ラジコンのコーナリング特性を大きく左右するのに、初心者ほど後回しにしがちなのがデフオイル(デファレンシャルオイル)の粘度選びです。フロント・リアのデフオイル粘度のバランスを変えるだけで、同じシャーシ・同じタイヤでも曲がり方が別物のように変化します。本記事ではデフオイルの役割・粘度の選び方・交換手順まで解説します。
デフオイルの役割
デフ(デファレンシャルギア)は左右のタイヤの回転差を吸収する機構で、その内部に封入するシリコンオイルの粘度によって「デフの効きやすさ」が変わります。
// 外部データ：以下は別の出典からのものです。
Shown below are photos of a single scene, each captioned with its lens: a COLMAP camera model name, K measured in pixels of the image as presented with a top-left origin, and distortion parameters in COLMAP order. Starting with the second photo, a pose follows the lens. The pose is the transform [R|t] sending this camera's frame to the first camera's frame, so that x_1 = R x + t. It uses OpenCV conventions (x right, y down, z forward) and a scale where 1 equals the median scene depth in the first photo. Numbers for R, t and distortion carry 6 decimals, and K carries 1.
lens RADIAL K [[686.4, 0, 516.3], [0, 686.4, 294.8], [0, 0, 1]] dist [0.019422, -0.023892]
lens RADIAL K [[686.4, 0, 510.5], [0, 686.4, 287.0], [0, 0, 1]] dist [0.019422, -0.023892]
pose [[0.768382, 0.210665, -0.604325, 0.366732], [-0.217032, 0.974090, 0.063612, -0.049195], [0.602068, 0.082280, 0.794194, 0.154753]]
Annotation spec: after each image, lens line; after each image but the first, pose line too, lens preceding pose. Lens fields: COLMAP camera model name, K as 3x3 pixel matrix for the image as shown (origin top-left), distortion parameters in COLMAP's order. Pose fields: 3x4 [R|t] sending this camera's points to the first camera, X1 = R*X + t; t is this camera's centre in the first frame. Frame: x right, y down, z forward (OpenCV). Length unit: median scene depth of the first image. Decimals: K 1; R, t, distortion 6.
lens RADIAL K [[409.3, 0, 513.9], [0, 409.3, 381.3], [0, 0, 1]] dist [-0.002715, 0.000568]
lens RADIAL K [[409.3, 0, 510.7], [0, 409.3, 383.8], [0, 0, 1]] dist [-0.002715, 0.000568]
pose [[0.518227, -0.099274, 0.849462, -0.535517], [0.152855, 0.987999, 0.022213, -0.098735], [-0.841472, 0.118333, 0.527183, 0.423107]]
粘度が低い(柔らかい)オイルは左右の回転差を許容しやすくスムーズに曲がりやすくなり、粘度が高い(硬い)オイルは左右の回転差を抑えて直進安定性やトラクションを重視した特性になります。
フロント・リアで粘度を変える意味
- フロントデフを柔らかく:曲がり始めがスムーズになり、ステアリングの入りが良くなる
- フロントデフを硬く:直進安定性が増すが、曲がり始めが重く感じられる
- リアデフを柔らかく:コーナー脱出時のトラクションが増すが、リアが流れやすくなる場合がある
- リアデフを硬く:安定してコーナーを立ち上がれるが、曲がりにくさを感じることがある
粘度(番手)の目安
デフオイルはシリコンオイル同様に番手(cs表記)で粘度を表します。一般的には#3,000〜#10,000程度の幅広い番手が販売されており、番手が低いほど柔らかく、高いほど硬くなります。まずはキット標準の番手のまま走らせてみて、コーナーでの曲がりすぎ・曲がらなさを感じたら少しずつ番手を変えていくのが基本の進め方です。
交換の基本手順
①ギアボックス・デフケースを分解する→②古いオイルとグリスを拭き取る→③デフギア・ベベルギアの摩耗を確認する→④新しいオイルを規定量注入する→⑤ケースを組み直してデフの効きを指で確認する、という流れが基本です。分解時にギア表面の摩耗や欠けがないかも合わせて点検しておくと安心です。
交換・調整の目安タイミング
デフオイルは徐々に劣化・分離していくため、走行20〜30時間ごとの点検・交換が一つの目安です。また新しいコースや路面コンディションが変わったタイミングで番手を見直すと、セッティングの引き出しが増えていきます。
ありがちな失敗
- 一度に大きく番手を変えすぎる:変化が大きすぎて何が効いたのか分からなくなる。1段階ずつ変えるのが基本
- フロント・リア同時に変える:どちらの変化が効いたか切り分けられなくなるため、片側ずつ試す
- オイル漏れの放置:ケースのOリングが劣化するとオイルが漏れ、性能が徐々に落ちていく。定期点検で防げる
ボールデフとギアデフの違いも押さえておく
シャーシによっては、オイルで粘度調整する「ギアデフ」タイプではなく、ボール・リング・プレッシャープレートの締め付けトルクでデフの効きを調整する「ボールデフ」タイプを採用している場合があります。ボールデフはオイル交換の概念がなく、締め付けトルクの調整でスムーズさとロック具合をコントロールします。自分のシャーシがどちらの方式か分からない場合は、購入時の説明書やメーカーサイトで確認しておくとセッティングで迷わずに済みます。
オンロードとオフロードでの考え方の違い
オンロード(サーキット)走行では路面のグリップが高く、デフの効き方の違いがラップタイムに直結しやすいため、フロント・リアそれぞれ細かく番手を試すセッティング沼にハマりやすい領域です。一方オフロード走行では路面状況が刻々と変わるため、極端な番手の作り込みよりも「まずは標準的な番手で扱いやすさを優先する」という考え方の方が実用的な場合が多いです。
デフオイルとダンパーオイルを混同しないこと
初心者が混乱しやすいポイントとして、デフオイルとショック(ダンパー)に使うオイルは全く別物という点があります。デフオイルはデフケース内部の回転差吸収に使うシリコンオイル、ダンパーオイルはサスペンションの減衰力を決めるオイルで、同じ「シリコンオイル」という名前でも用途も番手表記の基準も異なります。購入時に商品名をよく確認し、デフ用・ダンパー用を間違えないようにしましょう。
まとめ
デフオイルの粘度調整は、パーツ交換を伴わずに走行フィーリングを大きく変えられるコストパフォーマンスの高いセッティング項目です。まずはフロント・リアどちらか一方から、1段階ずつ試してみることをおすすめします。